Chloé JARRY

« Collimateur excentré »

Exposition du 7 mai au 1 juin 2019 Vernissage mardi 7 mai de 18h à 21h

Collimateur excentré, 2019 – Azuléjos : peinture 3ème feu

Se lever, enserrer la poignée de porte, et ressentir un trouble : sa forme est quelque peu modifiée. Ce léger changement donne alors à cet objet de notre quotidien une nouvelle valeur, nous l’observons dans toute l’étrangeté de sa normalité et le considérons avec attention. Le travail de Chloé Jarry agit selon ces mêmes modalités. Elle sculpte, ou dessine, des éléments qui nous entourent en en modifiant la matière. Ses céramiques réinterprètent des objets manufacturés et rarement valorisés : amas d’ampoules, carrelages typiques des habitations bon marché des années 70, ferronneries, etc. Elle ne sculpte pas un catalogue archétypal de notre espace domestique ; elle donne au contraire une individualité à chacune de ses pièces, sérielles comme uniques. Ses installations s’apparentent à des souvenirs, à des répliques singulières et des reliques désacralisées. 

Modulation de surface I, 2016 – Grès noir, colsons
Paysage en déclinaison, L’Escaut Architecture
Avec le soutien de la Direction des Affaires Culturelles des Pays de la Loire
Antipareidolie – 2017 – Papier, aquarelle
Ma quête au pied du mur, Collectif BLAST, Angers / Résidence L’H du Siège

Ce sentiment de bouleversement doux et implacable est rendu possible par l’engagement physique de l’artiste. Chloé Jarry renoue avec l’historique et étroite relation entre artistes et artisans, c’est en tant que technicienne aguerrie qu’elle agit. Cette technicité sou-tend une très forte proximité de l’artiste avec la matière de ses œuvres. Elle modèle chacune de ses productions à la main, même dans le cas d’effet deseuil(2017), pièce composée de 1436 tomettes en grès mêlés. Certaines créations conservent littéralement son empreinte (M’amarrer, 2017). L’investissement physique de Chloé Jarry se retrouve également dans le format de ses aquarelles, celles-ci pouvant dépasser les deux mètres. Cette tâche minutieuse et monumentale confère à ces dessins un aspect architectural : les initiaux motifs de carrelage deviennent lés de tapisserie (Antiparéidolie, 2017). Tout le corps de l’artiste s’implique dans sa création ; pour appréhender l’humidité d’une terre cuite, Chloé Jarry approche ses lèvres, surface cutanée beaucoup plus sensible que le bout de nos doigts. Dans le cadre de son travail sur les motifs des azulejos, elle déambule dans les rues lisboètes, ses pieds guident son appareil photographique. Elle redessine ensuite ses prises de vue afin de réaliser sa sélection, le geste de sa main détermine l’œuvre future.

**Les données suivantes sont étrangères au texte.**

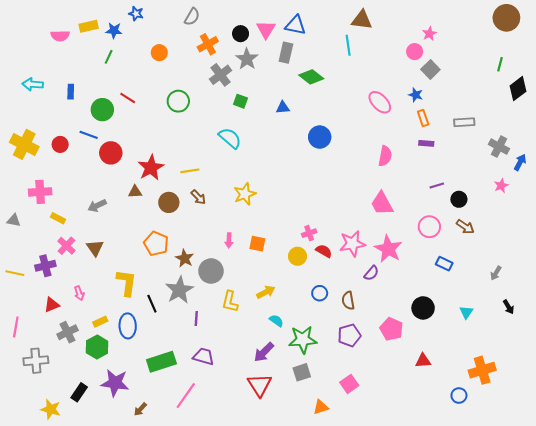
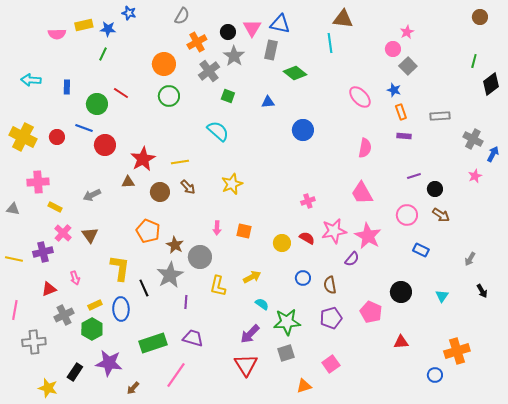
brown circle: (506, 18) -> (480, 17), size x0.6
orange circle: (159, 53) -> (164, 64), moved, size x1.5
pink cross: (309, 233) -> (308, 201), moved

Effet de seuil – 2017 – Grès mêlés
Effet de seuil, Centre d’art Bastille, Grenoble / Résidence Moly Sabata
M’amarer – 2017 – Grès noir
Effet de seuil, Centre d’art Bastille, Grenoble / Résidence Moly Sabata

Chloé Jarry ne se présente pas comme démiurge de son univers, au contraire elle travaille en collaboration avec terres et émaux laissant libre cours à leur plasticité intrinsèque. La barbe des radiateurs en biscuit de faïence est conservée (calorifère,2016). L’accident fait aussi pleinement partie de son travail, avec humilité Chloé Jarry expérimente et répète une opération si nécessaire. 

Calorifère – 2016 – Biscuit de faÏence
Carte blanche, Edmond multiples/éditions, Galerie Artconnexion, Lille

La relation de Chloé Jarry au quotidien -thème central de ses productions- ne correspond pas à une engourdissante monotonie, elle veille à renouveler sa perception et celle des publics. Ses expositions sont pensées en dialogue avec l’espace de monstration. Notre regard est amené à sans cesse se réajuster, nous faire baisser ou au contraire lever les yeux au plafond. Le collimateur est cet instrument d’optique permettant la réalisation de pointages précis. Plutôt que de se focaliser sur ce qui nous semble central, Chloé Jarry nous invite avec générosité à dévier notre point de vue, à considérer l’espace qui nous entoure avec une nouvelle délicatesse et découvrir, pourquoi pas, que la marge s’avère riche et féconde.